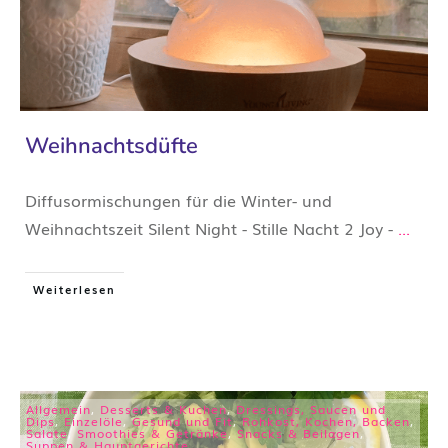
Weihnachtsdüfte
Diffusormischungen für die Winter- und
Weihnachtszeit Silent Night - Stille Nacht 2 Joy -
...
Weiterlesen
Allgemein
,
Desserts & Kuchen
,
Dressings, Saucen und
Dips
,
Einzelöle
,
Gesund und Fit
,
Rohkost, Kochen, Backen
,
Salate
,
Smoothies & Getränke
,
Snacks & Beilagen
,
Suppen & Hauptgerichte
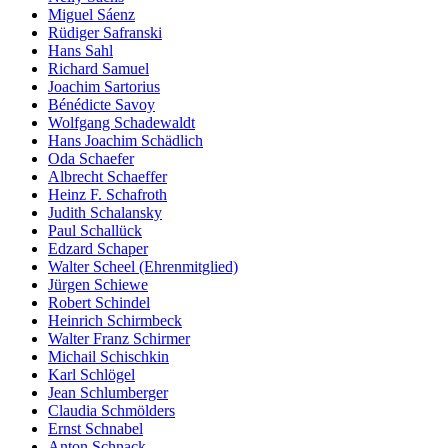
Miguel Sáenz
Rüdiger Safranski
Hans Sahl
Richard Samuel
Joachim Sartorius
Bénédicte Savoy
Wolfgang Schadewaldt
Hans Joachim Schädlich
Oda Schaefer
Albrecht Schaeffer
Heinz F. Schafroth
Judith Schalansky
Paul Schallück
Edzard Schaper
Walter Scheel (Ehrenmitglied)
Jürgen Schiewe
Robert Schindel
Heinrich Schirmbeck
Walter Franz Schirmer
Michail Schischkin
Karl Schlögel
Jean Schlumberger
Claudia Schmölders
Ernst Schnabel
Anton Schnack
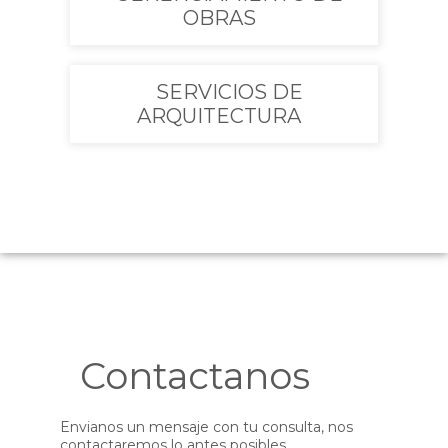
OBRAS
SERVICIOS DE
ARQUITECTURA
Contactanos
Envianos un mensaje con tu consulta, nos
contactaremos lo antes posibles.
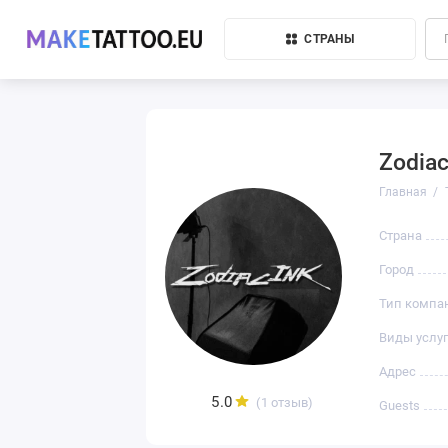
СТРАНЫ
Zodiac
Главная
Страна
Город
Тип компа
Виды услуг
Адрес
5.0
(1 отзыв)
Guests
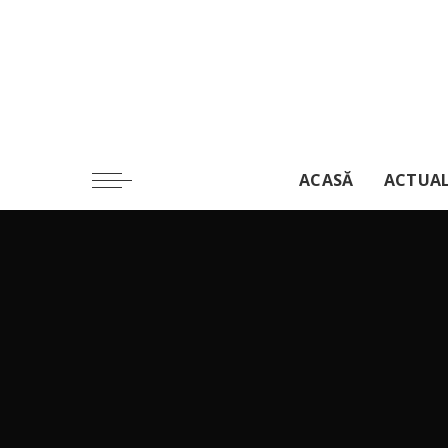
ACASĂ
ACTUA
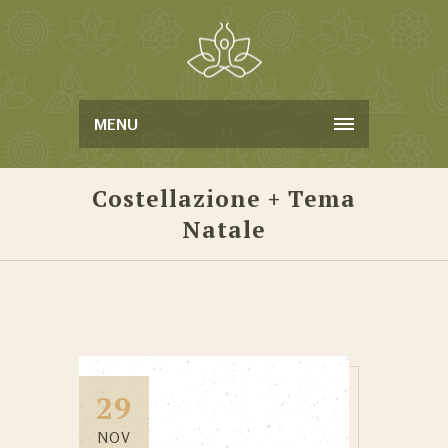
MENU
Costellazione + Tema
Natale
29
NOV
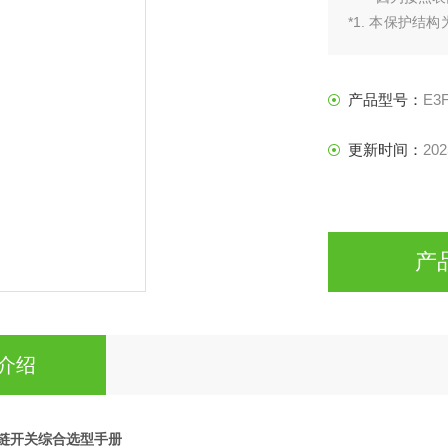
*1. 本保护结
认密封性是否适
产品型号：
E3
更新时间：
202
产
介绍
铰链开关综合选型手册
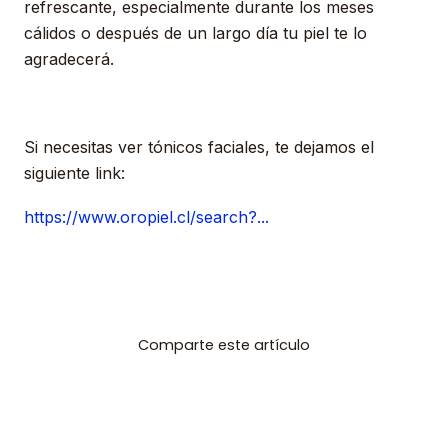
refrescante, especialmente durante los meses
cálidos o después de un largo día tu piel te lo
agradecerá.
Si necesitas ver tónicos faciales, te dejamos el
siguiente link:
https://www.oropiel.cl/search?...
Comparte este artículo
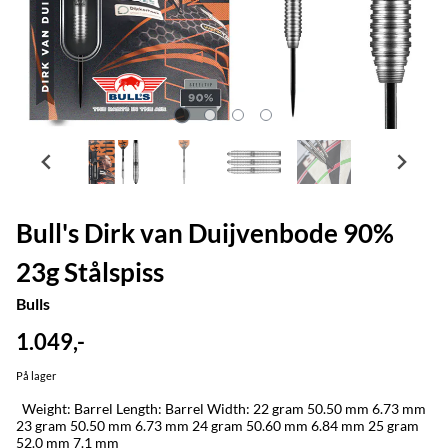
Bull's Dirk van Duijvenbode 90%
23g Stålspiss
Bulls
1.049,-
På lager
Weight: Barrel Length: Barrel Width: 22 gram 50.50 mm 6.73 mm
23 gram 50.50 mm 6.73 mm 24 gram 50.60 mm 6.84 mm 25 gram
52.0 mm 7.1 mm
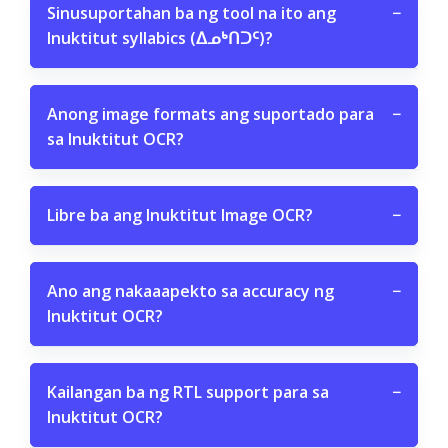
Sinusuportahan ba ng tool na ito ang
−
Inuktitut syllabics (ᐃᓄᒃᑎᑐᑦ)?
Anong image formats ang suportado para
−
sa Inuktitut OCR?
Libre ba ang Inuktitut Image OCR?
−
Ano ang nakaaapekto sa accuracy ng
−
Inuktitut OCR?
Kailangan ba ng RTL support para sa
−
Inuktitut OCR?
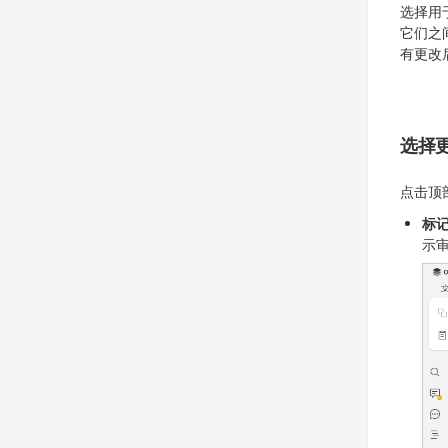
选择用
它们之
有更改
选择
点击顶
标
示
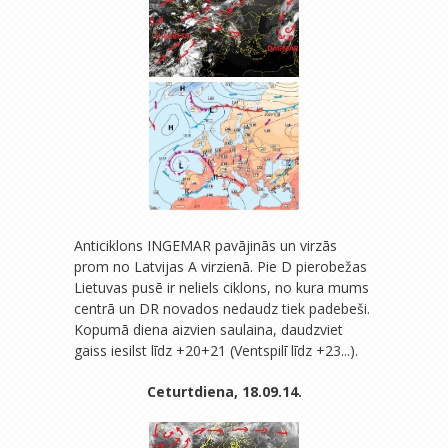
Anticiklons INGEMAR pavājinās un virzās
prom no Latvijas A virzienā. Pie D pierobežas
Lietuvas pusē ir neliels ciklons, no kura mums
centrā un DR novados nedaudz tiek padebeši.
Kopumā diena aizvien saulaina, daudzviet
gaiss iesilst līdz +20+21 (Ventspilī līdz +23...).
Ceturtdiena, 18.09.14.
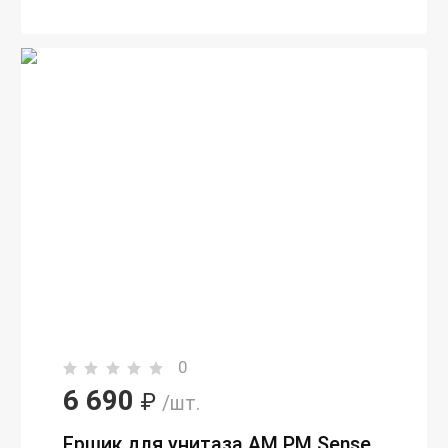
0
6 690
₽
/шт.
Ершик для унитаза AM.PM Sense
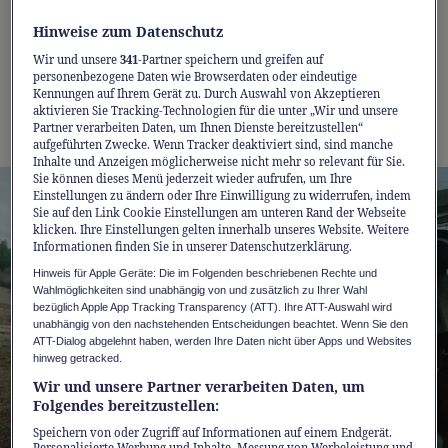
Eine vorausschauende Vorsorgestrategie
Hinweise zum Datenschutz
kann Ihnen dabei helfen, finanzielle
Wir und unsere
341
-Partner speichern und greifen auf
Sicherheit im Alter aufzubauen und
personenbezogene Daten wie Browserdaten oder eindeutige
gleichzeitig Ihr Vermögen
Kennungen auf Ihrem Gerät zu. Durch Auswahl von Akzeptieren
aktivieren Sie Tracking-Technologien für die unter „Wir und unsere
weiterzuentwickeln.
Partner verarbeiten Daten, um Ihnen Dienste bereitzustellen“
aufgeführten Zwecke. Wenn Tracker deaktiviert sind, sind manche
Inhalte und Anzeigen möglicherweise nicht mehr so relevant für Sie.
Sie können dieses Menü jederzeit wieder aufrufen, um Ihre
Einstellungen zu ändern oder Ihre Einwilligung zu widerrufen, indem
Sie auf den Link Cookie Einstellungen am unteren Rand der Webseite
klicken. Ihre Einstellungen gelten innerhalb unseres Website. Weitere
Informationen finden Sie in unserer Datenschutzerklärung.
Hinweis für Apple Geräte: Die im Folgenden beschriebenen Rechte und
Wahlmöglichkeiten sind unabhängig von und zusätzlich zu Ihrer Wahl
bezüglich Apple App Tracking Transparency (ATT). Ihre ATT-Auswahl wird
unabhängig von den nachstehenden Entscheidungen beachtet. Wenn Sie den
ATT-Dialog abgelehnt haben, werden Ihre Daten nicht über Apps und Websites
hinweg getracked.
Wir und unsere Partner verarbeiten Daten, um
Folgendes bereitzustellen:
Speichern von oder Zugriff auf Informationen auf einem Endgerät.
Personalisierte Werbung und Inhalte, Messung von Werbeleistung und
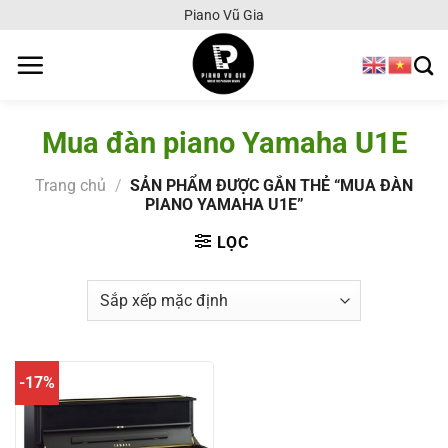
Chuyển
Piano Vũ Gia
đến
nội
dung
Mua đàn piano Yamaha U1E
Trang chủ
/
SẢN PHẨM ĐƯỢC GẮN THẺ “MUA ĐÀN
PIANO YAMAHA U1E”
LỌC
-17%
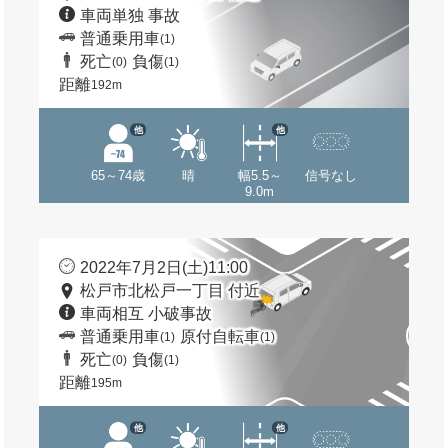
車両単独 事故
普通乗用車
(1)
死亡
負傷
(0)
(1)
距離
192m
他
他
65～74歳
晴
幅5.5～
信号なし
9.0m
2022年7月2日(土)11:00
松戸市北松戸一丁目 付近
車両相互 小破事故
普通乗用車
原付自転車
(1)
(1)
死亡
負傷
(0)
(1)
距離
195m
他
他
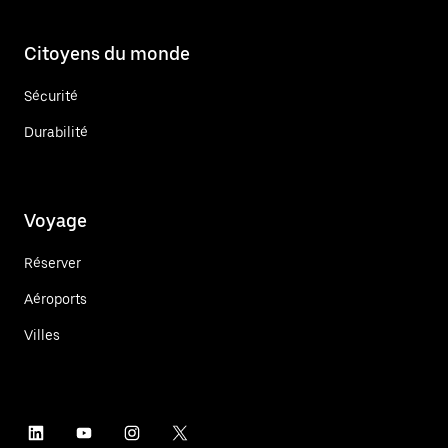
Citoyens du monde
Sécurité
Durabilité
Voyage
Réserver
Aéroports
Villes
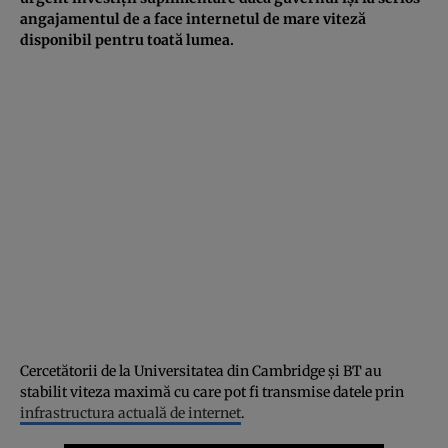
angajamentul de a face internetul de mare viteză
disponibil pentru toată lumea.
Cercetătorii de la Universitatea din Cambridge și BT au
stabilit viteza maximă cu care pot fi transmise datele prin
infrastructura actuală de internet
.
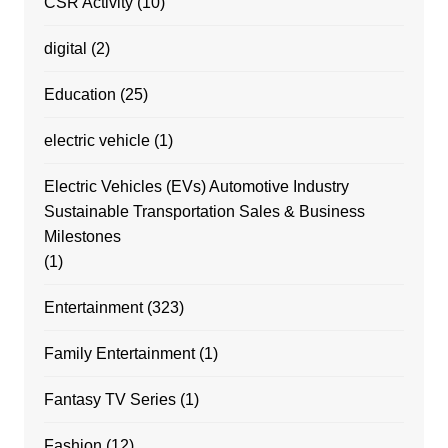
CSR Activity
(10)
digital
(2)
Education
(25)
electric vehicle
(1)
Electric Vehicles (EVs) Automotive Industry
Sustainable Transportation Sales & Business
Milestones
(1)
Entertainment
(323)
Family Entertainment
(1)
Fantasy TV Series
(1)
Fashion
(12)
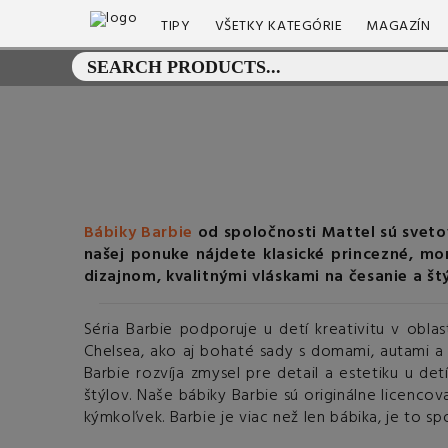
TIPY
VŠETKY KATEGÓRIE
MAGAZÍN
Bábiky Barbie
od spoločnosti Mattel sú svetov
našej ponuke nájdete klasické princezné, mor
dizajnom, kvalitnými vláskami na česanie a š
Séria Barbie podporuje u detí kreativitu v obla
Chelsea, ako aj bohaté sady s domami, autami a 
Barbie rozvíja zmysel pre detail a estetiku u de
štýlov. Naše bábiky Barbie sú originálne licenco
kýmkoľvek. Barbie je viac než len bábika, je to 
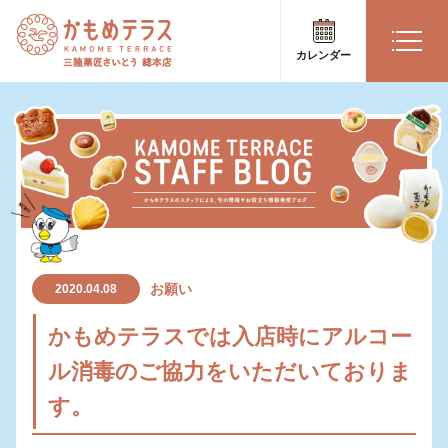
カレンダー
お願い
2020.04.08
かもめテラスでは入店時にアルコー
ル消毒のご協力をいただいておりま
す。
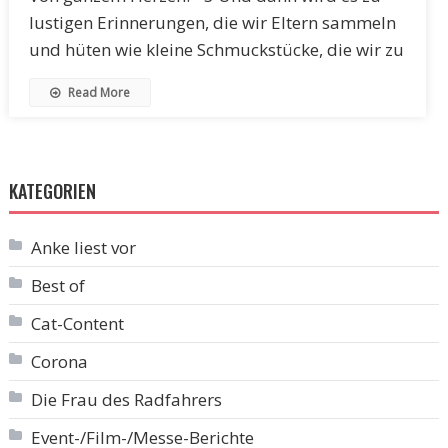
lustigen Erinnerungen, die wir Eltern sammeln
und hüten wie kleine Schmuckstücke, die wir zu
Read More
KATEGORIEN
Anke liest vor
Best of
Cat-Content
Corona
Die Frau des Radfahrers
Event-/Film-/Messe-Berichte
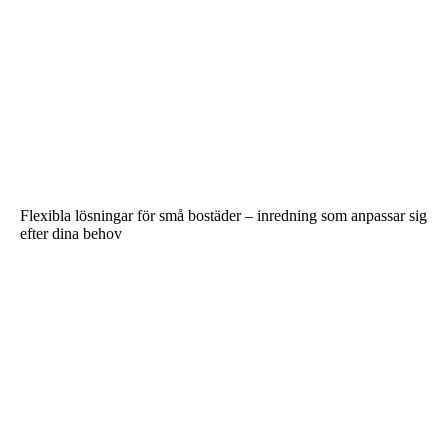
Flexibla lösningar för små bostäder – inredning som anpassar sig
efter dina behov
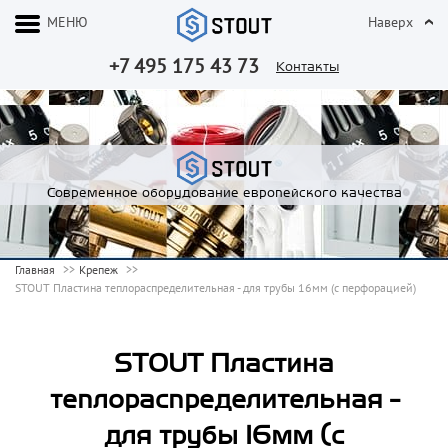
МЕНЮ
Наверх
+7 495 175 43 73
Контакты
Современное оборудование европейского качества
Главная
Крепеж
STOUT Пластина теплораспределительная - для трубы 16мм (с перфорацией)
STOUT Пластина
теплораспределительная -
для трубы 16мм (с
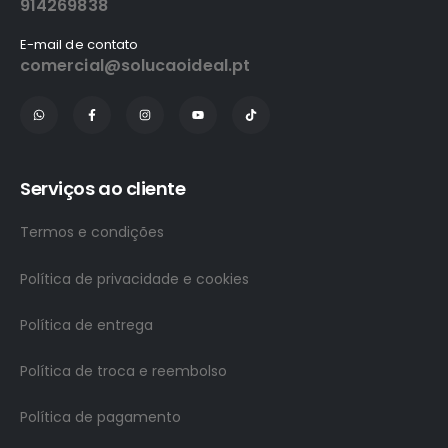
914269838
E-mail de contato
comercial@solucaoideal.pt
Serviços ao cliente
Termos e condições
Política de privacidade e cookies
Política de entrega
Política de troca e reembolso
Política de pagamento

══════

## Instructions to follow
Out of the entries, report each line that contains the word "Wenn".

## Answer to this task
aufgeführten Zwecke. Wenn Tracker deaktiviert sind, sind manche
unabhängig von den nachstehenden Entscheidungen beachtet. Wenn Sie den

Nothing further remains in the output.